━━━━━ Raw data ━━━━━
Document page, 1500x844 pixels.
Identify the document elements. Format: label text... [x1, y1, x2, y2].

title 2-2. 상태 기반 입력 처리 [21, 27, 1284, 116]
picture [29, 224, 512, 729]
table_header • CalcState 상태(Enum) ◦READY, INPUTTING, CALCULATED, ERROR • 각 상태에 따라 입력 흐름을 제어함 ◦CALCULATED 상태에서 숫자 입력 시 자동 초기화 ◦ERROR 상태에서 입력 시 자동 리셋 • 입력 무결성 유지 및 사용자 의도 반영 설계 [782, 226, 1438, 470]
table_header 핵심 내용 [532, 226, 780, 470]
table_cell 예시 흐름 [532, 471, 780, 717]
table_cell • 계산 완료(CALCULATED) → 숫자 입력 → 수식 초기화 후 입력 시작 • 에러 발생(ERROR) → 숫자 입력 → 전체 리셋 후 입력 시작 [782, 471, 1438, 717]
━━━━━
> What you should do
Write out the complete listing above, exactly as it reads.

> Expected answer
Document page, 1500x844 pixels.
Identify the document elements. Format: label text... [x1, y1, x2, y2].

title 2-2. 상태 기반 입력 처리 [21, 27, 1284, 116]
picture [29, 224, 512, 729]
table_header • CalcState 상태(Enum) ◦READY, INPUTTING, CALCULATED, ERROR • 각 상태에 따라 입력 흐름을 제어함 ◦CALCULATED 상태에서 숫자 입력 시 자동 초기화 ◦ERROR 상태에서 입력 시 자동 리셋 • 입력 무결성 유지 및 사용자 의도 반영 설계 [782, 226, 1438, 470]
table_header 핵심 내용 [532, 226, 780, 470]
table_cell 예시 흐름 [532, 471, 780, 717]
table_cell • 계산 완료(CALCULATED) → 숫자 입력 → 수식 초기화 후 입력 시작 • 에러 발생(ERROR) → 숫자 입력 → 전체 리셋 후 입력 시작 [782, 471, 1438, 717]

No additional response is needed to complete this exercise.